[Dataset records]

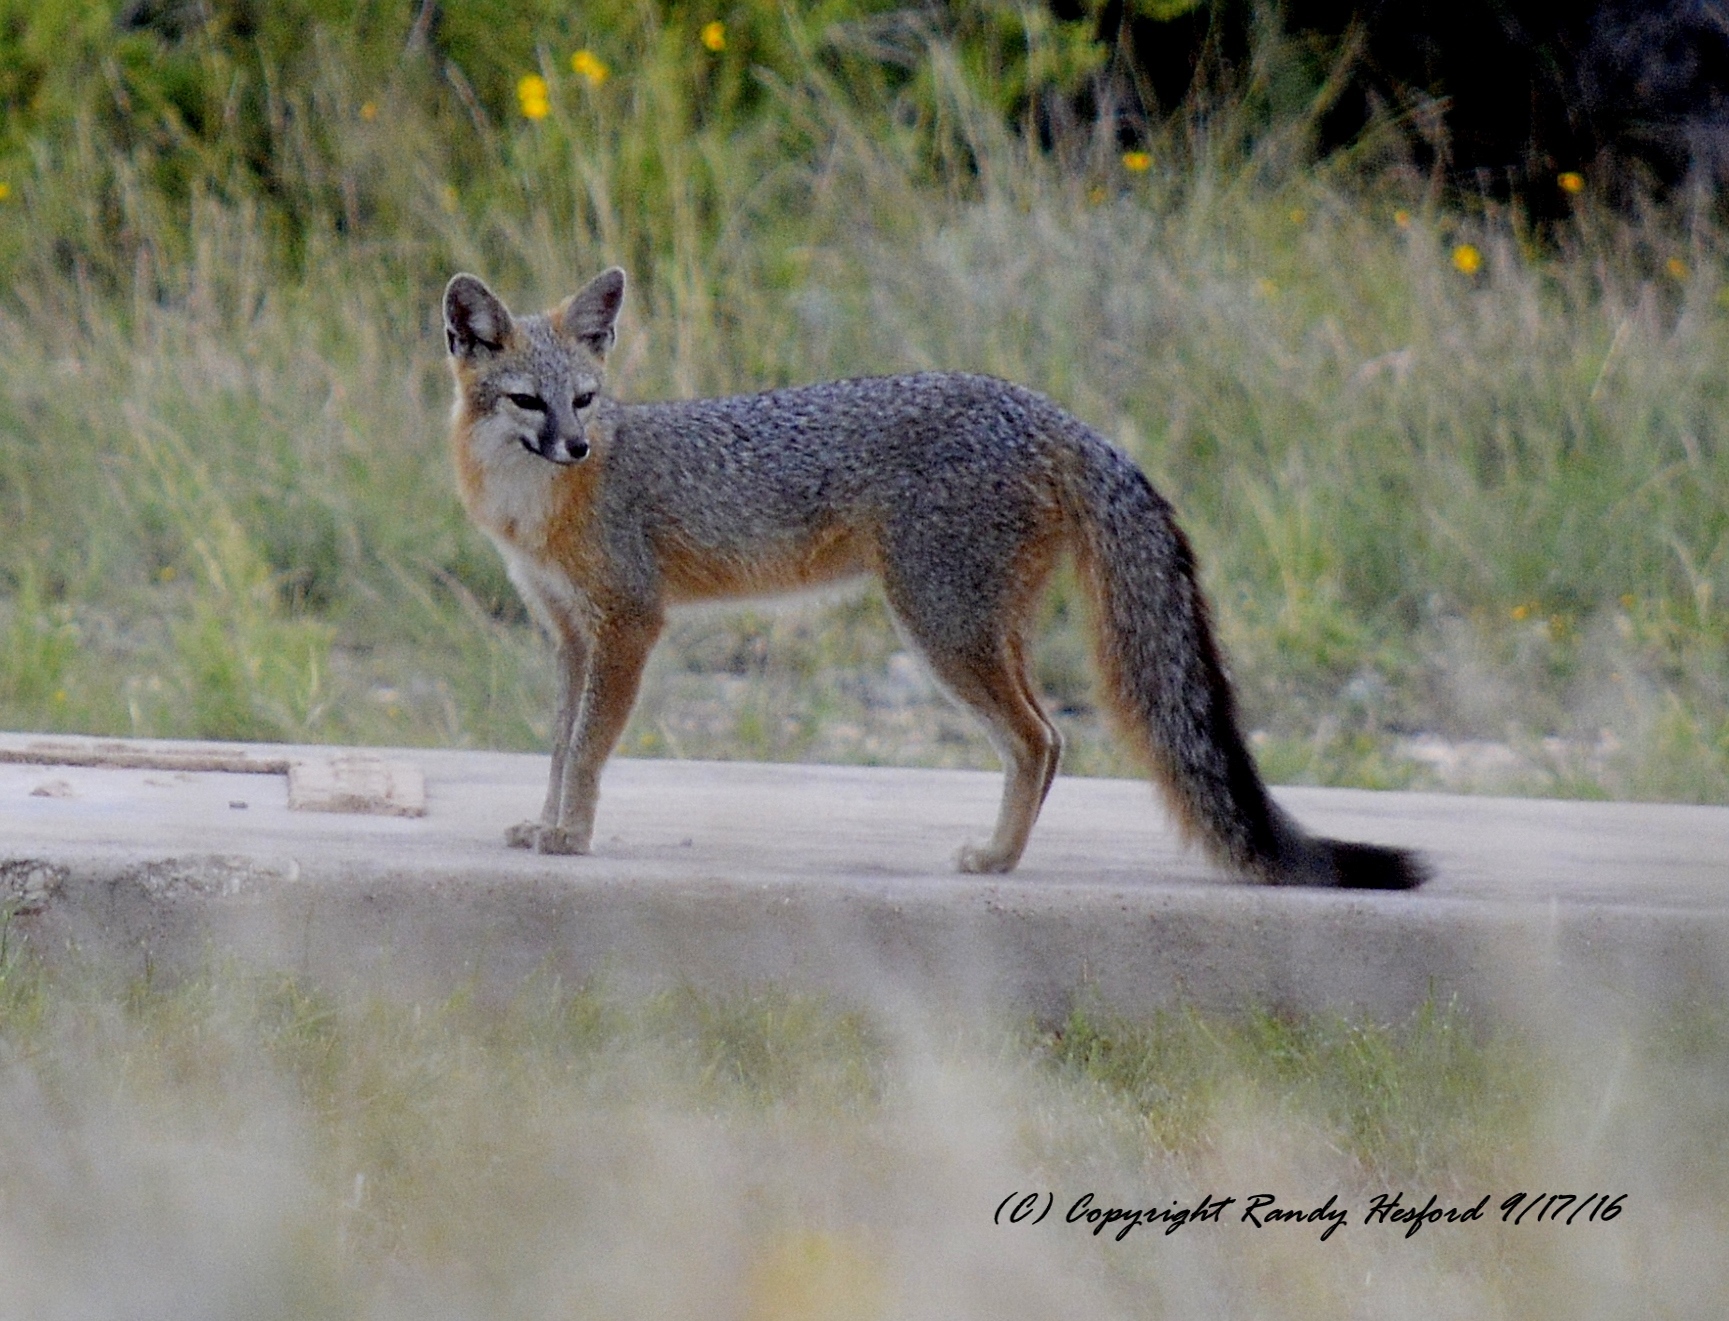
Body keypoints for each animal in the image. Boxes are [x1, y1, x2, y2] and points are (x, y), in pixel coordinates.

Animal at [442, 267, 1426, 889]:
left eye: (586, 399)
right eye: (529, 400)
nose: (574, 445)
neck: (536, 509)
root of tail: (1049, 410)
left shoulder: (630, 624)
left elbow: (587, 749)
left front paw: (571, 837)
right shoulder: (570, 636)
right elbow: (559, 744)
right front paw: (544, 824)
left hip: (940, 625)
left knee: (1040, 739)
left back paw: (995, 862)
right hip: (984, 624)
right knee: (1046, 742)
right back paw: (1004, 855)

[/Dataset records]

To do
Once the images are removed, print the remaining data exactly as it appears above.

Worked solution
Body keypoints for each animal in the image. Boxes are [x1, y1, x2, y2] and points are (x, y), in pixel coordinates.

Animal at [442, 267, 1426, 889]:
left eye: (586, 399)
right eye: (529, 400)
nose: (574, 445)
neck: (536, 509)
root of tail: (1049, 410)
left shoulder: (630, 624)
left elbow: (587, 749)
left front paw: (571, 837)
right shoulder: (570, 636)
right elbow: (559, 744)
right front paw: (544, 824)
left hip: (940, 625)
left knee: (1040, 739)
left back paw: (995, 862)
right hip: (984, 624)
right knee: (1046, 742)
right back paw: (1004, 855)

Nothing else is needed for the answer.